The town of Bobbio, in central Italy, often recurs in Marco Bellocchio’s history, in the same way that the 17th-century episode of the ‘nun of Monza’ (whose affair with a Count led to the birth of a daughter and the death of several people in a morbid cover-up) will always have its place in Italian literature and the country’s shared consciousness. In Blood of My Blood, the two are put together in what amounts to an enigmatic, messy little tale awkwardly split down the middle. All you can see are broken shards on the floor, but boy, are they fascinating to look at.
The film starts by reworking the story of the nun of Monza in Bobbio’s Santa Chiara convent, where young nun Benedetta (Lidiya Liberman) is found to have been involved with a priest and – allegedly with the help of the devil – pushed him to commit suicide. We arrive on the scene following Federico Mai (Pier Giorgio Bellocchio), the dead priest’s twin brother, a man of arms with a clear purpose: get Benedetta to confess her sins so that his brother can be rehabilitated.
The convent’s top brass, meanwhile, are already hard at work in trying to extract a confession from the girl. Medieval trials, cheap good-cop/bad-cop tactics and intense shouting are all deployed, even involving Federico himself – which results in him falling under Benedetta’s spell.
Dense, linearly focused and satisfyingly meaty, the first half is everything that Bellocchio’s recent work is not (with the exception of Vincere) – which somehow should prepare you for the surprise of Blood of My Blood jumping forward to present-time Bobbio for its second part. Everything’s changed in town, except the convent itself, now in ruins and inhabited by a reclusive local Count (Roberto Herlitzka, the great, sly elder of Italian cinema). Buffoons, con men and Russian millionaires are out on the streets trying to upend the old order, while the Count and his vampiric old pals meet in a dentist’s waiting room to reassert their ancient power.
This is where Bellocchio starts playing a game of cat and mouse with the audience, seemingly establishing links between the two worlds (some of the actors reappear in different roles), but never going full circle on any of them. It seems to be his preferred mode nowadays, and it works mostly fine, as it blurs the lines on the half-baked sociological critique of modern provincial life while shining a flattering light on the inconsequential but rich plurality of voices and references in the film (2012’s Dormant Beauty is a less successful example of the same approach).
In playing its cards close to the chest, Blood of My Blood has a sort of built-in plausible deniability on everything it tries, further reinforced by strong local undertones that make it even more cryptic to international audiences.
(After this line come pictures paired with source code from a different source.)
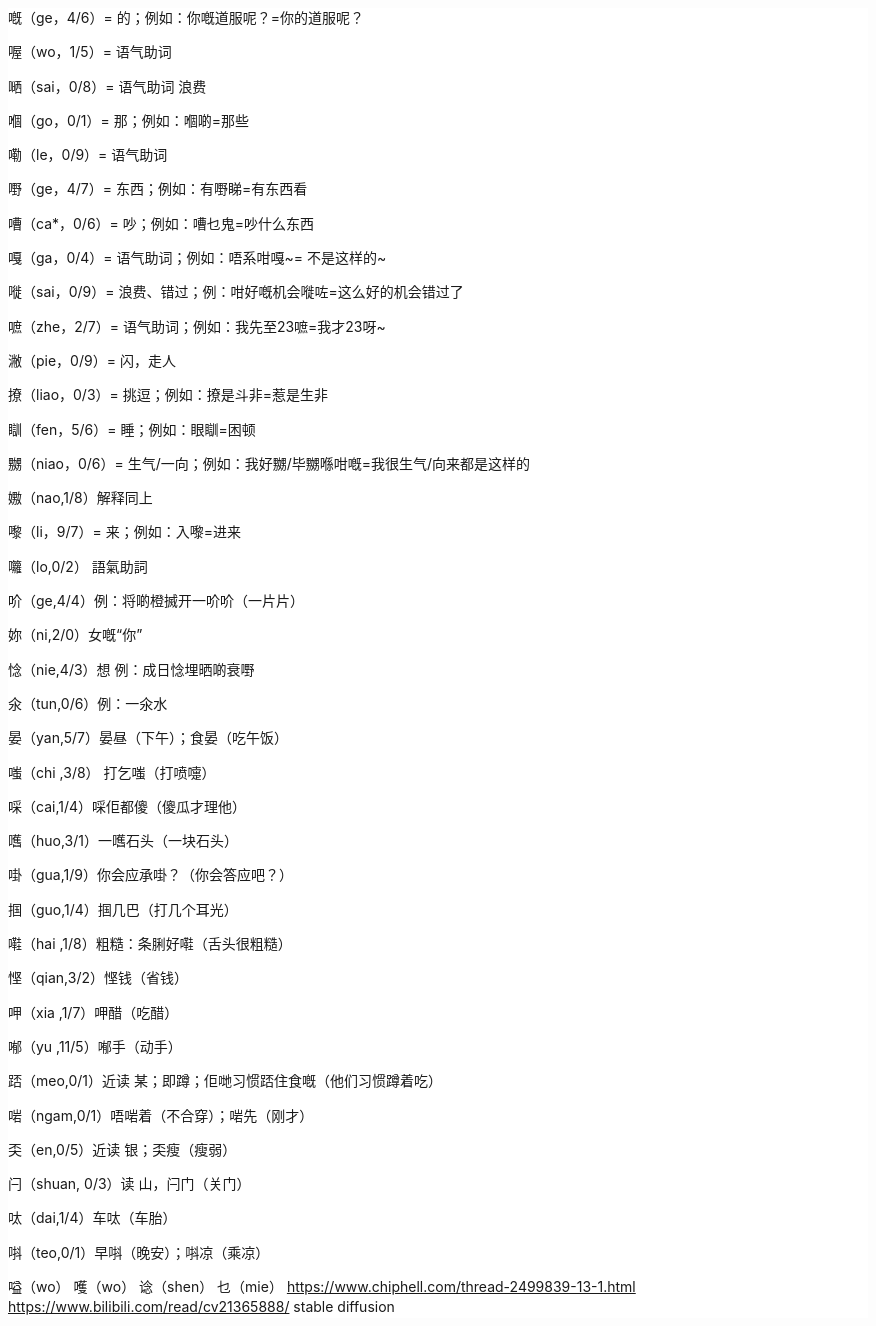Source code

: 嘅（ge，4/6）= 的；例如：你嘅道服呢？=你的道服呢？

喔（wo，1/5）= 语气助词

嗮（sai，0/8）= 语气助词 浪费

嗰（go，0/1）= 那；例如：嗰啲=那些

嘞（le，0/9）= 语气助词

嘢（ge，4/7）= 东西；例如：有嘢睇=有东西看

嘈（ca*，0/6）= 吵；例如：嘈乜鬼=吵什么东西

嘎（ga，0/4）= 语气助词；例如：唔系咁嘎~= 不是这样的~

嘥（sai，0/9）= 浪费、错过；例：咁好嘅机会嘥咗=这么好的机会错过了

嗻（zhe，2/7）= 语气助词；例如：我先至23嗻=我才23呀~

潎（pie，0/9）= 闪，走人

撩（liao，0/3）= 挑逗；例如：撩是斗非=惹是生非

瞓（fen，5/6）= 睡；例如：眼瞓=困顿

嬲（niao，0/6）= 生气/一向；例如：我好嬲/毕嬲喺咁嘅=我很生气/向来都是这样的

嫐（nao,1/8）解释同上

嚟（li，9/7）= 来；例如：入嚟=进来

囖（lo,0/2） 語氣助詞

吤（ge,4/4）例：将啲橙搣开一吤吤（一片片）

妳（ni,2/0）女嘅“你”

惗（nie,4/3）想 例：成日惗埋晒啲衰嘢

氽（tun,0/6）例：一氽水

晏（yan,5/7）晏昼（下午）；食晏（吃午饭）

嗤（chi ,3/8） 打乞嗤（打喷嚏）

啋（cai,1/4）啋佢都傻（傻瓜才理他）

嚿（huo,3/1）一嚿石头（一块石头）

啩（gua,1/9）你会应承啩？（你会答应吧？）

掴（guo,1/4）掴几巴（打几个耳光）   

嚡（hai ,1/8）粗糙：条脷好嚡（舌头很粗糙）

悭（qian,3/2）悭钱（省钱）

呷（xia ,1/7）呷醋（吃醋）

喐（yu ,11/5）喐手（动手）

踎（meo,0/1）近读 某；即蹲；佢哋习惯踎住食嘅（他们习惯蹲着吃）

啱（ngam,0/1）唔啱着（不合穿）；啱先（刚才）

奀（en,0/5）近读 银；奀瘦（瘦弱）

闩（shuan, 0/3）读 山，闩门（关门）

呔（dai,1/4）车呔（车胎）

唞（teo,0/1）早唞（晚安）；唞凉（乘凉）

嗌（wo）     嚄（wo）    谂（shen）      乜（mie）
https://www.chiphell.com/thread-2499839-13-1.html
https://www.bilibili.com/read/cv21365888/
stable diffusion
What really matters though, below the stale surface of social commentary and religious jabs, is that Bellocchio can – and will – go home again. Bobbio is his hometown, the lost brother is his own, Federico is played by his son and the rest of the cast and crew reads like a family register.
This is literally the blood of Bellocchio’s blood, but then again, it always is. His cinema was born in his mother’s living room and has been haunted by it ever since. As it often happens, it wandered outside, shouted at the world with revolutionary anger, and it is now going back back into the womb in its twilight years.
Stubbornly self-referential, certainly, but also an adhesive that makes everything else, somehow, just stick. Huge credit also goes to a relative newcomer to Bellocchio World, with only his third collaboration: cinematographer Daniele Ciprì. A celebrated writer and director in his own right, he’s arguably the best cinematographer in Italy at the moment. Rivaling his virtuoso contribution to Vincere, Ciprì bathes the night in a river of blue for an inspired sequence scored to Scala & Kolacny Brothers’ cover of Nothing Else Matters, and makes pictorial masterpieces of Benedetta’s trials of fire, water and tears.
Blood of My Blood premiered at the Venice Film Festival.